Louisiana Lawmakers Should Look West Before Killing LA GATOR
Texas just offered a powerful lesson to every state debating school choice: when parents are given the option, they respond in overwhelming numbers. More than 100,000 families applied for Texas’ Education Freedom Accounts in just weeks. That surge sent a clear message — school choice is not a fringe issue. It is a kitchen-table issue.
Louisiana lawmakers would be wise to pay attention. In order to get to this point, Texas kicked several anti-school choice Republican legislators out of office less than two years ago. Nine of sixteen anti-school choice Republicans lost reelection and four others saw the writing on the wall and decided not to even try to run for reelection.
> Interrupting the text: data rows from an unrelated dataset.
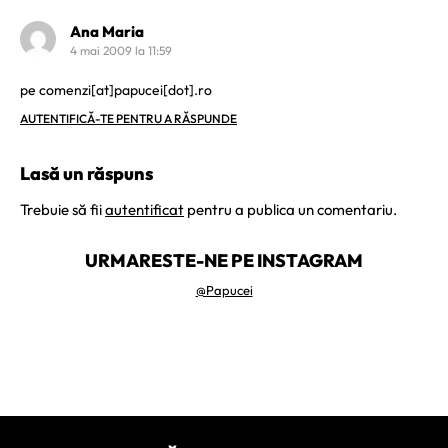
Ana Maria
4 mai 2009 la 11:59
pe comenzi[at]papucei[dot].ro
AUTENTIFICĂ-TE PENTRU A RĂSPUNDE
Lasă un răspuns
Trebuie să fii
autentificat
pentru a publica un comentariu.
URMARESTE-NE PE INSTAGRAM
@Papucei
Gov. Jeff Landry has championed the LA GATOR education savings account program as a way to expand opportunity, particularly for low- and middle-income families who feel trapped in underperforming schools. Yet legislative hesitation over funding has slowed expansion, even as tens of thousands of Louisiana families express interest and many remain on waitlists.
The political environment has changed. School choice is no longer an abstract policy debate dominated by education unions and think tanks. It is a voter-driven movement. Parents are organizing. They are testifying. They are showing up.
In Texas, lawmakers who embraced choice were rewarded with national momentum and grassroots enthusiasm. The rapid uptake of the program validated their position and undercut union arguments that “no one wants this.” Louisiana legislators now face a similar crossroads.
Those who didn’t embrace choice are a relic of the past.
Ignoring parental demand for LA GATOR funding could carry real political risk. Voters who feel their children’s futures are being sidelined in favor of institutional resistance may remember that at the ballot box. Education consistently ranks as a top concern among families across party lines. When lawmakers appear to block expanded opportunity, challengers are quick to frame the issue as siding with systems over students.
This is not about partisanship. It is about political reality. Parents increasingly expect empowerment, not gatekeeping. Texas demonstrated what happens when leaders lean into that demand. Louisiana now has to decide whether it will lead or lag.
In today’s climate, education policy is electoral policy. Lawmakers who underestimate that shift may find that voters are paying closer attention than ever.